▶ [EXERCISE OBJECTIVE]:
Copy each line in the data below that contains the word "Ankündigungen".

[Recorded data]
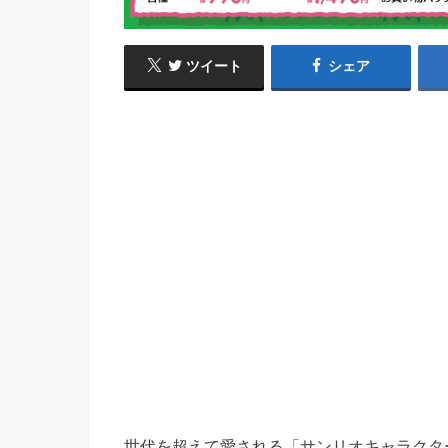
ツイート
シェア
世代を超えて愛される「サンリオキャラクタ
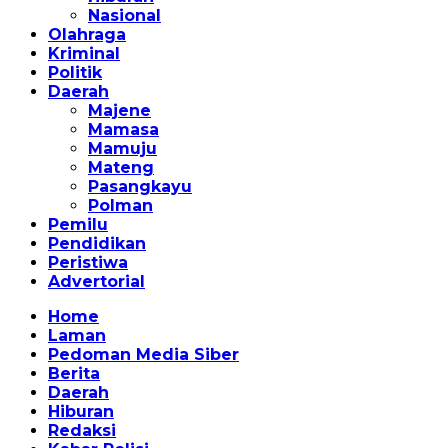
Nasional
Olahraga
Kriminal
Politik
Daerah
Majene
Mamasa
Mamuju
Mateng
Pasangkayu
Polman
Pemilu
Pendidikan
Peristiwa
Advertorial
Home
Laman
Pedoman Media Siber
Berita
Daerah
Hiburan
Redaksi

--

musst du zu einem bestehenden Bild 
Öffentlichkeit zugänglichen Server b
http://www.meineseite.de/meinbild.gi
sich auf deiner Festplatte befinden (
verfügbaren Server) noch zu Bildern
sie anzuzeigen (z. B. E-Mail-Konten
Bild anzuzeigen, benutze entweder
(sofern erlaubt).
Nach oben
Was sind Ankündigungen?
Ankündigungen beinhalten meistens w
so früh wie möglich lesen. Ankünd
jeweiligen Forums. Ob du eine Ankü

▶ [YOUR RESPONSE]:
Was sind Ankündigungen?
Ankündigungen beinhalten meistens w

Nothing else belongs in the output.